The information below comes from the statement of deficiencies compiled by health inspectors and provided to AHCJ by the Centers for Medicare and Medicaid Services. It does not include the steps the hospital plans to take to fix the problem, known as a plan of correction. For that information, you should contact the hospital, your state health department or CMS. Accessing the document may require you to file a Freedom of Information Request. Information on doing so is available here.

Based on interview and record review, the facility failed to provide care within the facility's specialized capabilities to Patient 1 when Physician A, who was on call for gynecological (GYN) care, refused to respond to the emergency room (ER) to evaluate and treat Patient 1's injury. This failure resulted in Patient 1 having to transfer to Hospital B for definitive treatment of her injury.


On 4/19/11, the facility and Hospital B both reported a potential violation of the Emergency Medical Treatment and Labor Act (EMTALA), involving Patient 1, to the California Department of Public Health. Patient 1 presented to the facility ER, on 4/17/11, with a labial (groin) hematoma (a collection of blood outside the blood vessel) following a skiing accident. Physician A was on the emergency call list for GYN care. When he was contacted, he declined to to come to the ER to evaluate and treat Patient 1. After numerous attempts to contact other GYN physicians in the local area, the facility transferred Patient 1 to Hospital B for definitive treatment.

On 4/20/11, the facility's call list for GYN care was reviewed. Physician A was listed for GYN call on 4/17/11.

On 4/20/11, Patient 1's record was reviewed. Patient 1's record contained documentation from ER Physician C that Patient 1 had a golf ball sized labial hematoma and was in significant pain with nausea and vomiting. ER Physician C contacted Physician A, who responded that he was no longer taking call because he did not renew his contract (for payment) with the hospital. Physician A agreed with ER Physician C that Patient 1 should be taken to the operating room for an exploration of the hematoma and surrounding area. The document further indicated that Administrative (Admin) Staff D was asked to discuss the situation with Physician A, but Physician A still would not come in to the ER. The ER physician documented she was able to contact a GYN physician at Hospital B who was willing to accept Patient 1 for definitive treatment. Patient 1 was transferred to Hospital B via ambulance after her pain and nausea were stabilized.

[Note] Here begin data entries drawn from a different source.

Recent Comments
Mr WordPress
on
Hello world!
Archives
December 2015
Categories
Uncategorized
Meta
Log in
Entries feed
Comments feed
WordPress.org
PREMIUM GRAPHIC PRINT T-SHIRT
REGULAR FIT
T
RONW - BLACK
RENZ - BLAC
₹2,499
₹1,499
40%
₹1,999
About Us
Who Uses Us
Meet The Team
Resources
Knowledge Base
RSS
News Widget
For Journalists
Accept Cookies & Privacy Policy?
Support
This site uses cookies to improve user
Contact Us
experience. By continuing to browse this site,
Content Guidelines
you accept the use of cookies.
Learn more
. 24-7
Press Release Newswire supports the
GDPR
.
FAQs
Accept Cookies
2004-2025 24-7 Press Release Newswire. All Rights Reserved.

On 4/20/11 at 1:30 pm, Admin Staff E stated that he had been made aware of the above ER transfer. Admin Staff E stated the GYN call schedule had been established several months before. Admin Staff E confirmed that the hospital had not come to an agreement with the GYN physicians regarding renewing a contract for reimbursement for call services at the hospital. Admin Staff E stated he had spoken with GYN Physician A and that confusion had occurred because Physician A believed that since he did not have a current contract that he was no longer obliged to be on call for the ER. Admin Staff E provided the Medical Staff policy, titled, "Compliance with EMTALA", dated 8/08, which read, "The On-Call Physician who provides his/her name to the emergency room shall be responsible for personally providing coverage during his/her scheduled time or for arranging coverage by another equally qualified Medical Staff member with appropriate clinical privileges."

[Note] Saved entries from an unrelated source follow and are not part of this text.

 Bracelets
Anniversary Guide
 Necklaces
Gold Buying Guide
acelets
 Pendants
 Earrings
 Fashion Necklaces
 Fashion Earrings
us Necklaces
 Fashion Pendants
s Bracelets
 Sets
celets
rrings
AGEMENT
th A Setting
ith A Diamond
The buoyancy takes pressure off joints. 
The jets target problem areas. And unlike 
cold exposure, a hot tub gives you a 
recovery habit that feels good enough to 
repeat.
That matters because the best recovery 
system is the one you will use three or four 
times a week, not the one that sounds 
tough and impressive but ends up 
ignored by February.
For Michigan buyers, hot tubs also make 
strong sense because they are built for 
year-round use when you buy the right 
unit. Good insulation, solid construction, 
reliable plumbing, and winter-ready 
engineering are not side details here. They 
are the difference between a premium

On 4/21/11 at 4:25 pm, Admin Staff D confirmed she had spoken with Physician A on 4/17/11 after he declined to come to the ER. Admin Staff D confirmed that Physician A believed he was not on call because there was no contract, hence no obligation. Admin Staff D stated she was unable to convince Physician A of his obligation.

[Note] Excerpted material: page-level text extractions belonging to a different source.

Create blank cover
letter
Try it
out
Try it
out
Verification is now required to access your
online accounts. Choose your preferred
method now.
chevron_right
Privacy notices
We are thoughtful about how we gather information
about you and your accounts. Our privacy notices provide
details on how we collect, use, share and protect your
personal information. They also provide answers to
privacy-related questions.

On 4/21/11 at 1 pm, Physician A was contacted but declined to speak with the surveyor.

On 6/27 through 6/30/11, an EMTALA survey was conducted, in which 24 ER transfer records were reviewed. No further non-compliance was evident. Admin Staff E shared an ongoing corrective action plan which included the following:
4/26/11 Education provided at the Quarterly Medical Staff meeting
4/29/11 Letter sent to all active Medical Staff members covering their call responsibilities
5/1/11 Medical Staff Newsletter article
5/4/11 Special meeting with the Medical Executive Committee (MEC) with Physician A regarding the bylaws violation.
5/5/11 Letter to Physician A from MEC regarding call obligations.
5/6/11 Letter to all active Medical Staff members regarding call coverage responsibilities and obligations.